As the web grew larger, it became more challenging to keep up. Thanks to the innovations of the search engines, we can do a quick search and find something relevant to our area of interest most of the time. However, with the creation of these search and ranking algorithms certain voices are omitted. I rarely look at more than a few pages of search results. Is it possible that the pages that would be most relevant to me might be later in the list? Or even worse, because of some artifact of gender use patterns could it be that pages more interesting to me will often be toward the end of the list?

I like the idea of tracking conversations instead of purely inbound links. If we had an alternate index that tracked only links from posts (rather than blogrolls and other collections), then we might see where conversations are happening.
Adina Levin describes this as a cloud presentation.

Mary Hodder has collected quotes and links on this topic (here and here).

I was intrigued by this blogher session with the subtitle: “negotiating a space dominated by men.” As a software engineer, I often find myself the lone woman in a roomfull of men. I was interested in the perspective of a woman in a completely different industry facing a similar gender imbalance.

Lynne D. Johnson gave a fantastic presentation which unexpectedly challenged some of my own assumptions about rap lyrics. I enjoy hip hop — the music, the poetry of the lyrics — but I have felt disturbed and alienated by some music of that genre which has explicit lyrics which degrade women and celebrate violence. It was enlightening to hear from a woman in the industry.

She spoke about starting to blog without a particular topic in mind, just about her thoughts and reflections on life. She became known as a “feminist hip hop blogger” without seeking that as role because she sometimes wrote from a feminist perspective about hip hop. Its funny how an audience can set their own expectations for a writer. I like hearing about how she thinks about staying true to her own voice.

Lynne spoke about being challenged as a woman in a powerful role (as an editor of Spin and Vibe) that she and other sisters were not outspoken enough against mysoginistic lyrics. She responded with a thoughful post, who’s gonna’ take the weight?, that cites many excellent articles written on the subject. In particular, she posted in its entirety an essay by Bell Hooks, “Misogyny, gangsta rap, and The Piano,” ZMagazine, February 1994.

Bell Hooks notes that “gangsta rap as a reflection of dominant values in our culture rather than as an aberrant ‘pathologica’ standpoint…Rather than being viewed as a subversion or disruption of the norm we would need to see it as an embodiment of the norm.”
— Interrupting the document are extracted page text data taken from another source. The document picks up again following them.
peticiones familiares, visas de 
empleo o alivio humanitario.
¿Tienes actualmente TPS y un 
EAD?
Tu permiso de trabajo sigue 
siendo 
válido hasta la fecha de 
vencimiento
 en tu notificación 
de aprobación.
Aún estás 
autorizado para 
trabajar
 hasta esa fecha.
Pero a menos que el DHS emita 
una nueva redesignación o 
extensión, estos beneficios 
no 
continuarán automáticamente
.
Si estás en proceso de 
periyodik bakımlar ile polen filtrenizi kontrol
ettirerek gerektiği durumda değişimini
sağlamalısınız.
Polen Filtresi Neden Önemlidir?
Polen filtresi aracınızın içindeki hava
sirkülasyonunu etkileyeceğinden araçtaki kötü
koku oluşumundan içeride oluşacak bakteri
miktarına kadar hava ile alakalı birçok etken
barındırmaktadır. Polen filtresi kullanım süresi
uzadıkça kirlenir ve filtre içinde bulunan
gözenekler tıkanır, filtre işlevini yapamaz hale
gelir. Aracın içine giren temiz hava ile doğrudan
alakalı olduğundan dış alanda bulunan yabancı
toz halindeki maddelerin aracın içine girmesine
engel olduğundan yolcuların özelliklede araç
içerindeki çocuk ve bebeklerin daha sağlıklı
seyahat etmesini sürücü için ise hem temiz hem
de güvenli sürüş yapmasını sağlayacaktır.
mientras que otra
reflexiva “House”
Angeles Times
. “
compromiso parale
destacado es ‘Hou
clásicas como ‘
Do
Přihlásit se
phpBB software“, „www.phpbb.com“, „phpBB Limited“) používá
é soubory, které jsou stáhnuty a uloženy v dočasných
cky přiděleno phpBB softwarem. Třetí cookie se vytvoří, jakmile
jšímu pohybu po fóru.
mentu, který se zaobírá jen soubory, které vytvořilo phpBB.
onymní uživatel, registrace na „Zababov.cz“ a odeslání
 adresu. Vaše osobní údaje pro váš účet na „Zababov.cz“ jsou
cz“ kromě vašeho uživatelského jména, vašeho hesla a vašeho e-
Isolated in my bourgeois, predominantly white world, where mysogyny is discussed in safe discussions amongst the like-minded, it never occurred to me that these young black men are just telling it like it is. George Fox, one of the founding Quakers, did not merely create a creed of non-violent action in his peace testimony; he spoke about taking away “the occasion of all wars.” Could we take away from our society the underlying currents of hatred and violence that produce such lyrics?